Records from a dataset
= = = = = = =
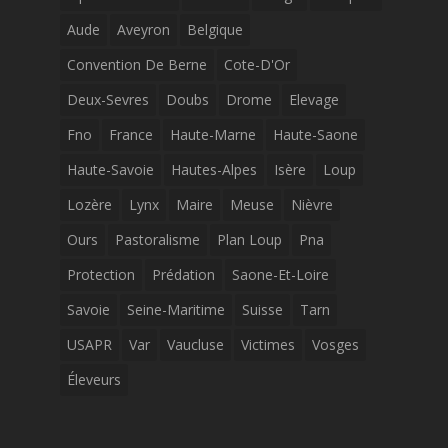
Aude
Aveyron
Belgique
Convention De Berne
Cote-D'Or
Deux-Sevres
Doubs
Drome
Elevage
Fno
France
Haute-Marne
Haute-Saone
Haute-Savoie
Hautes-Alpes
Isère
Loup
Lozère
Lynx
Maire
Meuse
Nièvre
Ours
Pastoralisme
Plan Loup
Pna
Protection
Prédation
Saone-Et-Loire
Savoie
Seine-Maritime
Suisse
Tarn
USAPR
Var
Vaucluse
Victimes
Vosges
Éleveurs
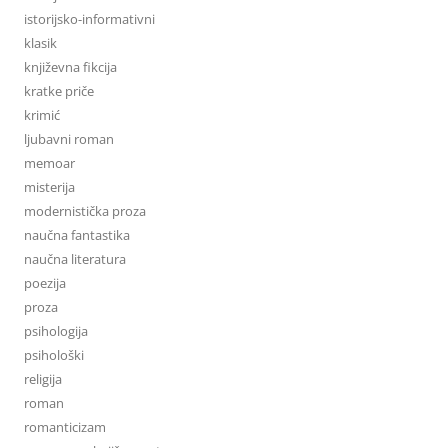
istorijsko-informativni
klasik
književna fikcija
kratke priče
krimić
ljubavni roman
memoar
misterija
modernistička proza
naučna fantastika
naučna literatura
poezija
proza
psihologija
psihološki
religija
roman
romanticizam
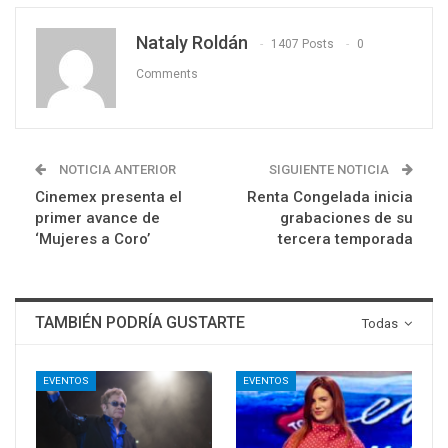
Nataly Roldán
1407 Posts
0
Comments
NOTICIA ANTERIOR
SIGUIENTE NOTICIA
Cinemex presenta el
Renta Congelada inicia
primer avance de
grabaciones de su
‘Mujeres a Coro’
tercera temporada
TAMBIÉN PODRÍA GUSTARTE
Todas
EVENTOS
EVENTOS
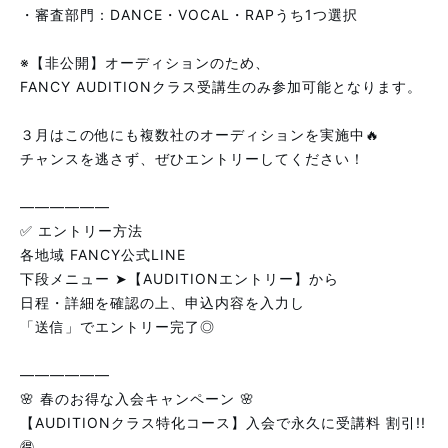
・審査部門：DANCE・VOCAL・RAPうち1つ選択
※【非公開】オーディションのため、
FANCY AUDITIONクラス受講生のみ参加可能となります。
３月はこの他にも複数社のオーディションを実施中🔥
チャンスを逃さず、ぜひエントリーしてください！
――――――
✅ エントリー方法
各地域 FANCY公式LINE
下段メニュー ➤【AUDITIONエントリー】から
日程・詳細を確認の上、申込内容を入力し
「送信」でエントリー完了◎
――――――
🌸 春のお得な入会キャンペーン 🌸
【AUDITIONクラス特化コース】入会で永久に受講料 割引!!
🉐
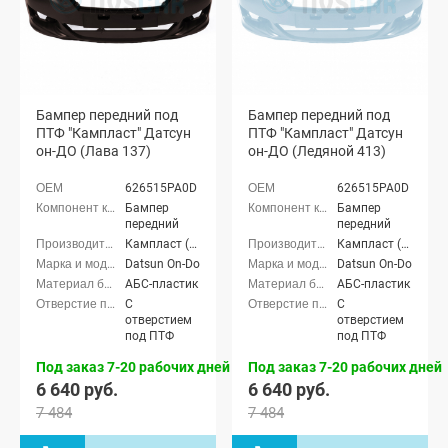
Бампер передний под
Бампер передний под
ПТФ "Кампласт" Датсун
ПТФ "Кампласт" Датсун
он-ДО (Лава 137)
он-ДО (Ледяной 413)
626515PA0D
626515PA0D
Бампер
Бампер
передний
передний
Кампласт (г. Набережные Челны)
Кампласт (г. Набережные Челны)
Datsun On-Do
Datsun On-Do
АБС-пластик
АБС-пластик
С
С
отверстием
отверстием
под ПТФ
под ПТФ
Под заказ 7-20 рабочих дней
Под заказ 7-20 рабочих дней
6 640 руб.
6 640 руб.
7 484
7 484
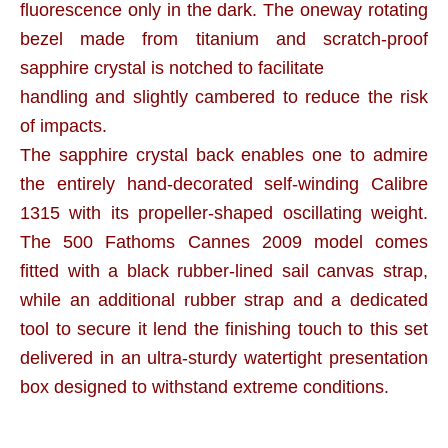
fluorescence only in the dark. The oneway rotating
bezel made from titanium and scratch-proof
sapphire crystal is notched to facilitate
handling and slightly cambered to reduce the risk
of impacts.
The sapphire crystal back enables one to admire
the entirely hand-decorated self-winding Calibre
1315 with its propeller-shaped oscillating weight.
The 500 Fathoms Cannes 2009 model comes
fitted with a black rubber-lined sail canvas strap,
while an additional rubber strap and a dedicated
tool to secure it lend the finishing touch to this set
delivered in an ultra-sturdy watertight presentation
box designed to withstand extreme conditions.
= = = = = = =
### Exercise details
The line with "of impacts.", the last line of the data above, and every line between them should be duplicated exactly, with nothing else.

### Exercise output
of impacts.
The sapphire crystal back enables one to admire
the entirely hand-decorated self-winding Calibre
1315 with its propeller-shaped oscillating weight.
The 500 Fathoms Cannes 2009 model comes
fitted with a black rubber-lined sail canvas strap,
while an additional rubber strap and a dedicated
tool to secure it lend the finishing touch to this set
delivered in an ultra-sturdy watertight presentation
box designed to withstand extreme conditions.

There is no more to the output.